Current Teacher Behavior
1. What evidence do you see in your field experience of specific teacher behaviors that are related to Vygotsky's theory of sociocultural cognitive development?
I see a lot of evidence of my cooperating teacher using elements of Vygotsky's model. Observing her, it's obvious to me that she sees the importance of modeling for the students. When teaching a concept, she shares knowledge in different ways to reach the students and the most prominent aspect of her teaching is the modeling she does. Modeling allows the students to enter her
Zone of Proximal Development to be able to see how she interacts with information and how she completes skillful tasks. The student recognizes her as the
More Knowledgable Other and follows her lead and they attempt to tackle new skills and concepts. As the More Knowledgable Other, she teaches different ways that not only help students understand, it demonstrates to them that she does know the material and they put their trust in her to teach them correctly. Another thing she does is allow time for the students to work and think on their own. She teaches, she models, and then she has the students work quietly as she moves around observing and giving input. This allows her to see if the students get what she's teaching, if it's they didn't get it, or if it seems they already have mastered it. In other words, she's gaging the students' performance in order to see if what she is teaching is in their Zone of Proximal Development. This time for working alone also allows the students time for
self-talk in which they are able to talk themselves through things and adjust what they do to match what had been modeling. Self-talk works in much the same way as collaboration and allows the students to carry on an internal dialog to allow students to access their own more knowledgable parts of their brain.
Student Needs
2. What are these students' needs through the lens of Vygotsky's theory? What more could or should be done?

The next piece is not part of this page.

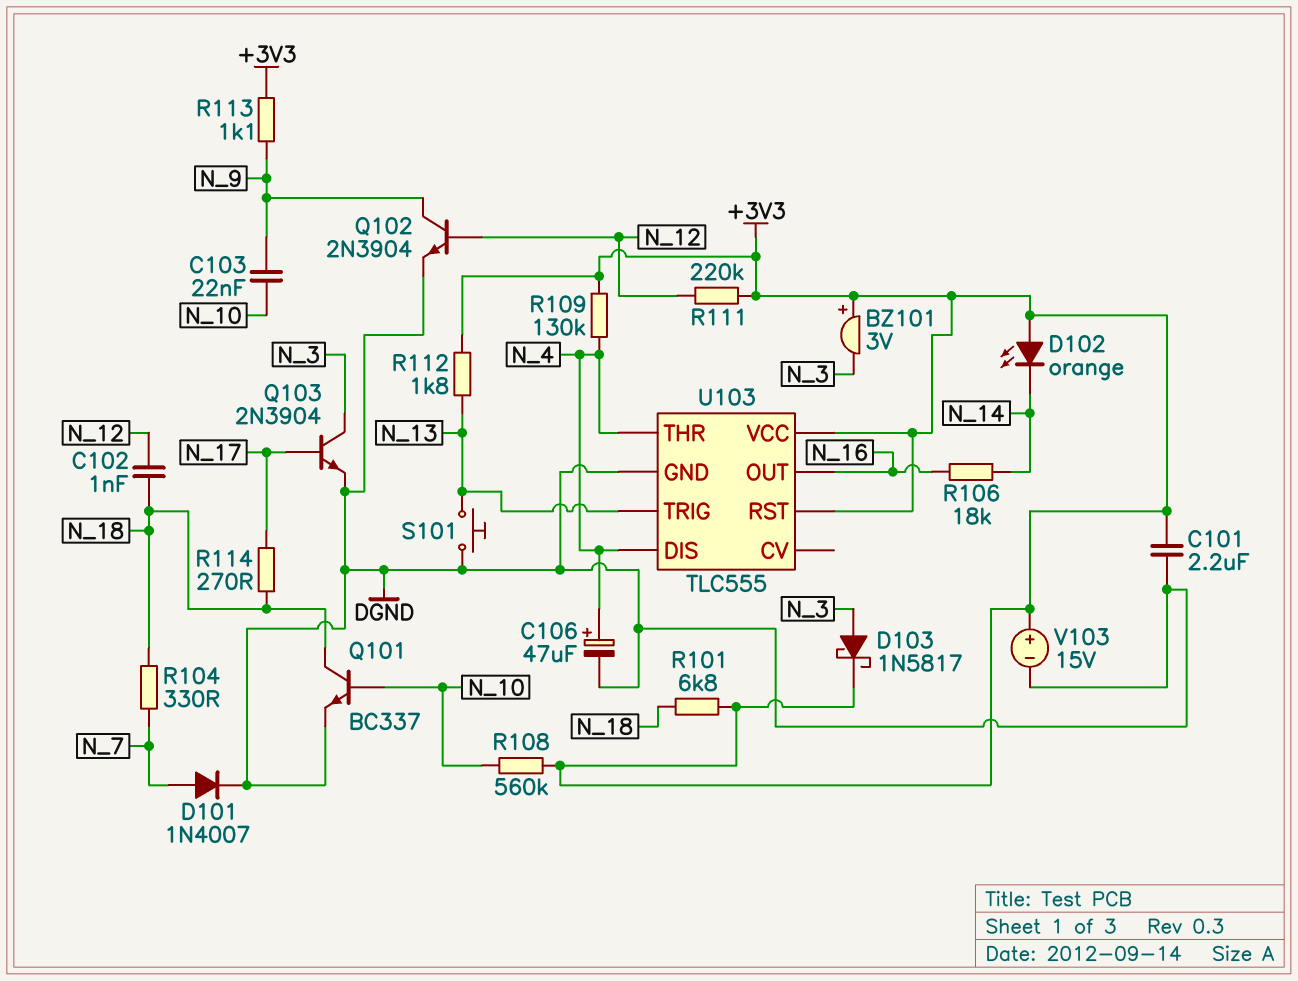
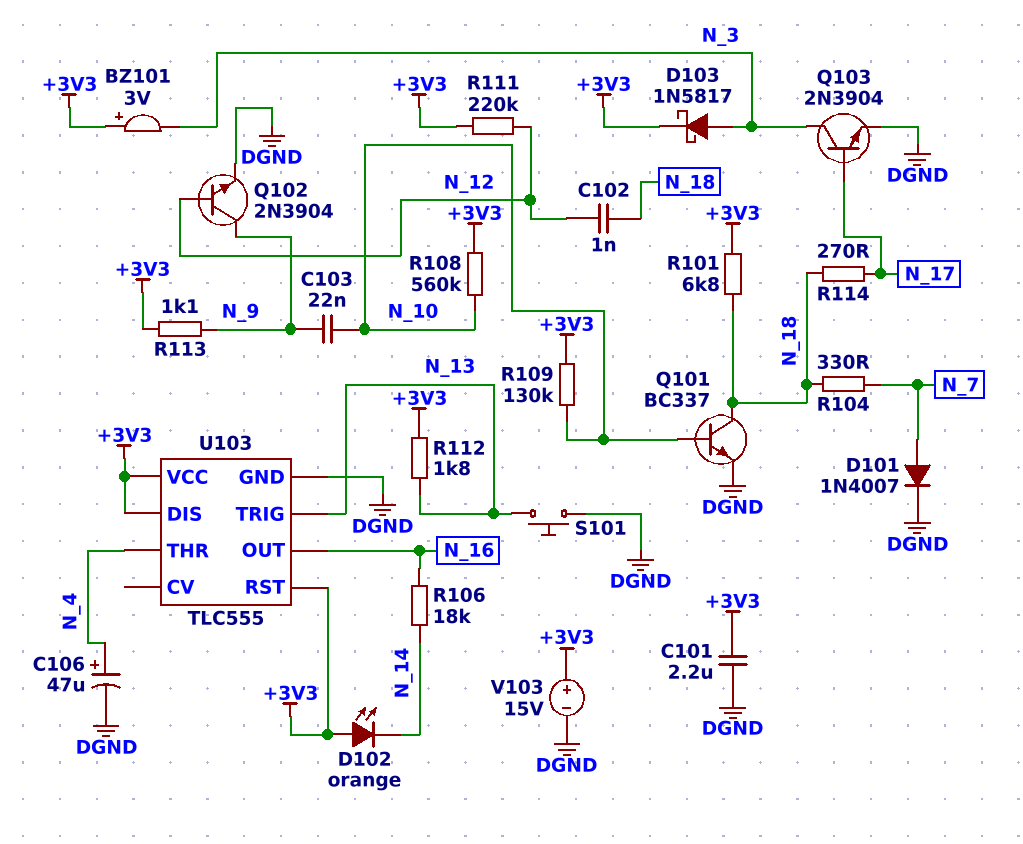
R109: 130k (+3V3, N_4) -> 130k (+3V3, N_10)
U103 pin DIS: N_4 -> +3V3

I've noticed that the teacher does several things when teaching new things. She takes the time to teach her lessons with visual aids and examples to aid the learning. This puts the students in the
Zone of Proximal Development. While in this zone, she models what she wants the students to do, allows them time to think and self-talk, and then she lets them try on their own with some guidance from her. In this class, I see that the teacher puts herself up as the
More Knowledgable Other (with good cause) and then she helps and guides the students as they attempt to do their assignments and/or work on their own. As I try to figure out what more she could do, I can see that possibly that she could allow more collaborative work. This would allow the more knowledgable students to teach one another.
Plans for your Lesson
3. How will you address these needs when you teach your mini-lesson in this class?
I hope to be able to use the students' own knowledge and abilities to help one another figure out how to complete a task. Students teaching students seems to be a better way to help them learn and it will also help them in the future in their employment and/or college experience. In their future professions, there will not often be easy access to an official "expert" when faced with problems. It is at this time when coworkers and/or colleagues can help the student as they both figure it out. Depending on what is needed, one of the student's colleagues will have more knowledge about what they need help with.

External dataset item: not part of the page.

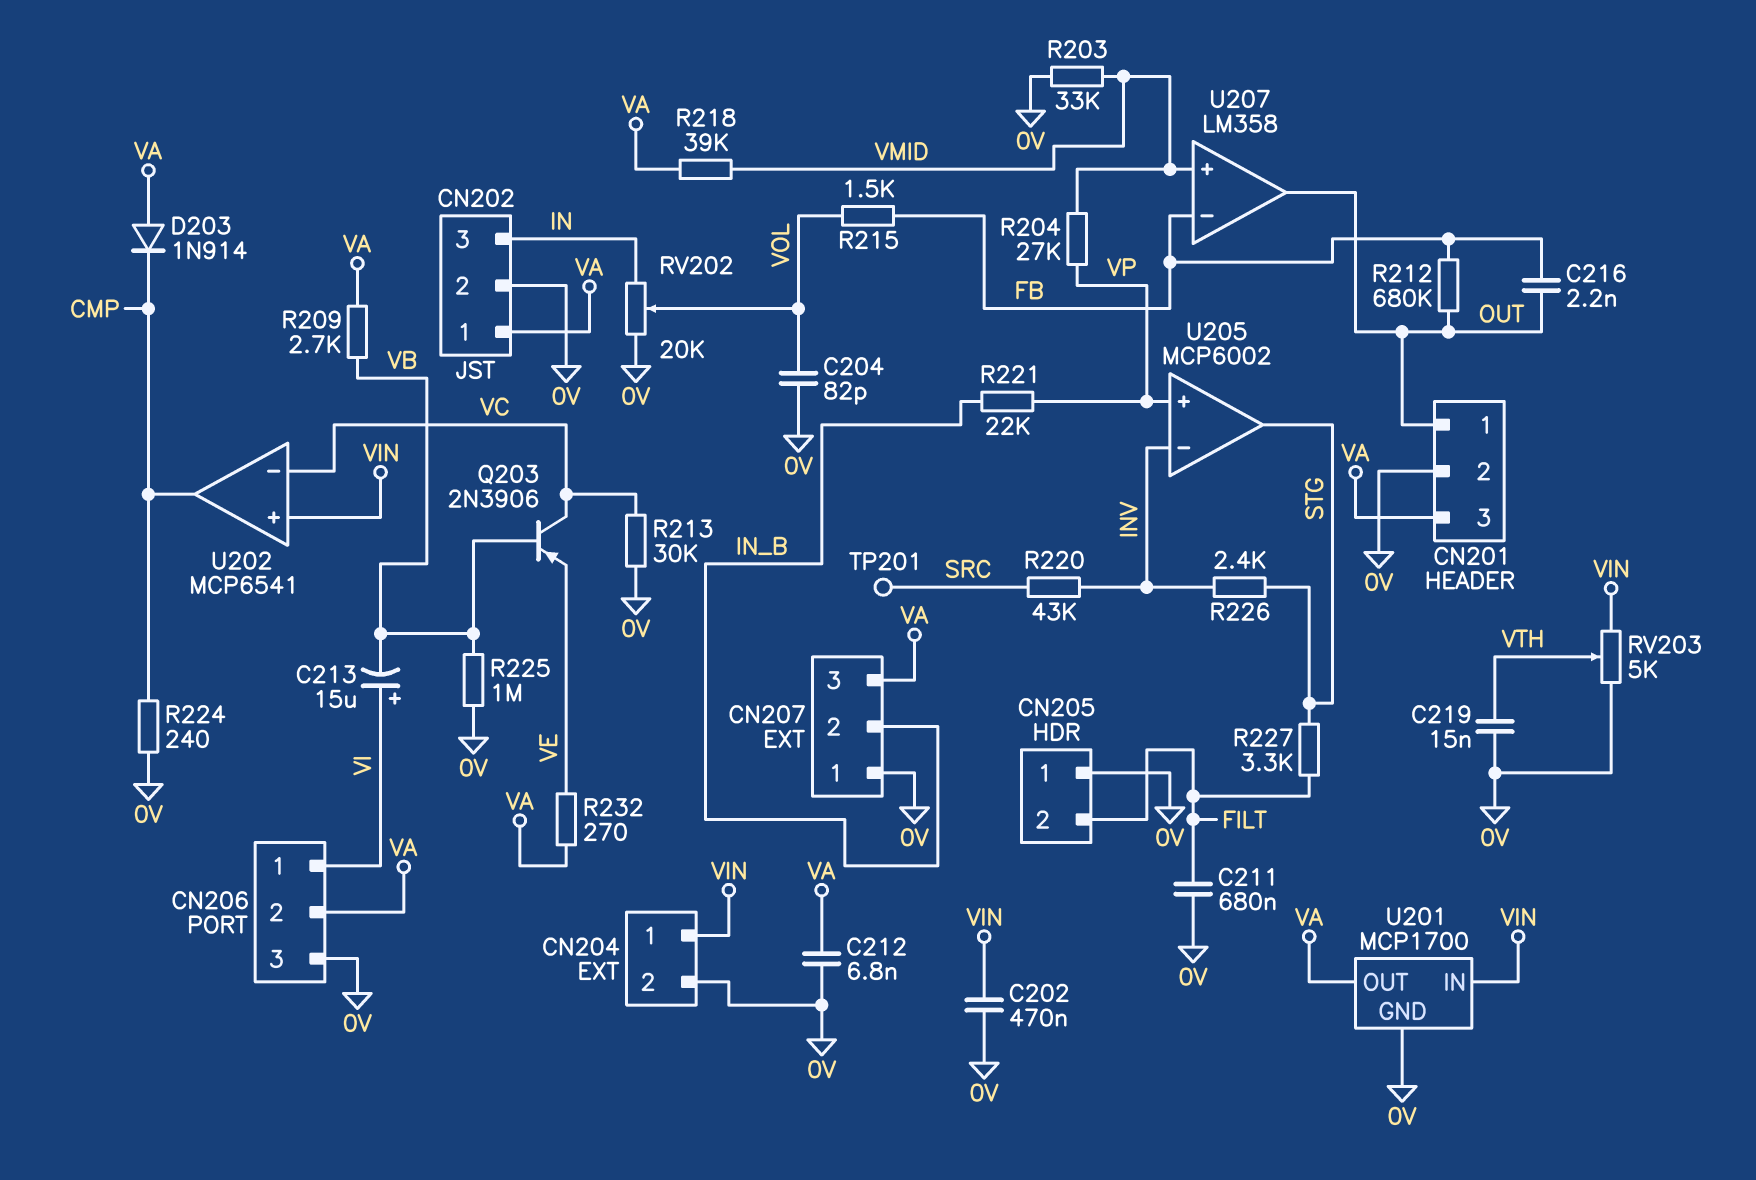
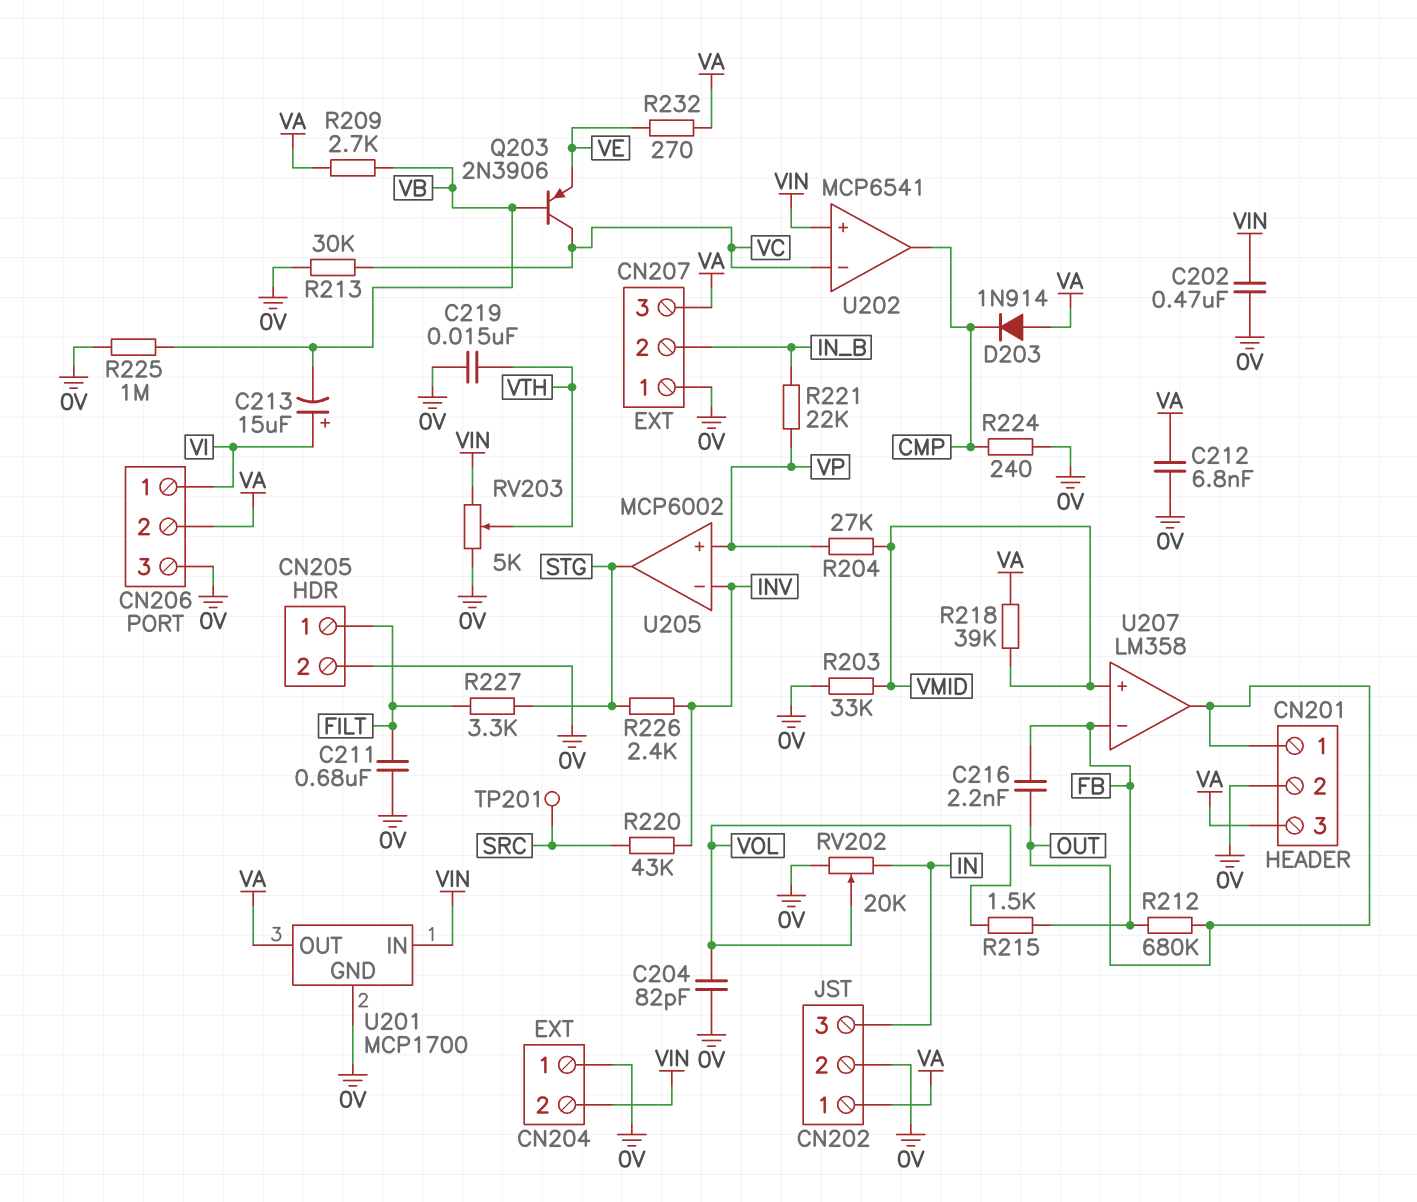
CN204 pin 1: VIN -> 0V
CN204 pin 2: 0V -> VIN
CN205 pin 1: 0V -> FILT
CN205 pin 2: FILT -> 0V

In the classroom where I am observing, other students are within the student's Zone of Proximity. There is an established culture of community. This allows the students to access a
More Knowledgable Other because it's within their reach and with so many shared experiences and levels of developments between fellow students, they are nearly all within the same
Zone of Proximal Development. I've seen evidence of this when students turn to quietly ask their neighbor a clarifying question or when they raise their hand and the teacher responds, leaving the student satisfied. These are both signs that the teacher and students are all within the Zone of Proximal Development.
I really would like to allow the students time for self-talk. I see a real benefit for self-talk. I saw self-talk in action with my own daughter, Alyssa, who is a former student of the teacher I'm observing. Alyssa has a somewhat unique mind--a schizophrenic mind. One of my daughter's best friends is someone no one else can see, a hallucination. This hallucination has a name; his name is Jake. I found it interesting and somewhat amusing when my daughter confessed to me that Jake would sometimes help her "cheat" on tests. He was better in certain subjects than she was. I told her it's not really cheating because he is a part of her own mind and it's okay to let him help her.
Although other teenagers don't usually have a hallucination communicating with them, they do have different areas of learning that can cross over. In the mini-lesson I teach I would like to uses examples of things the students are familiar with--such popular movies or books they've read to illustrate the idea I'm teaching. By using different areas of prior knowledge and then allowing the student time to think, it allows for self-talk between those different areas of the brain. This allows students to reason and internally debate themselves to figure problems out. In other words, this allows their prior knowledge to communicate with the new knowledge to come up with solutions better than if they didn't self-talk. If I can find the time, I would like to slow things down a bit when challenging the students, to give them time for self-talk, to reason things out.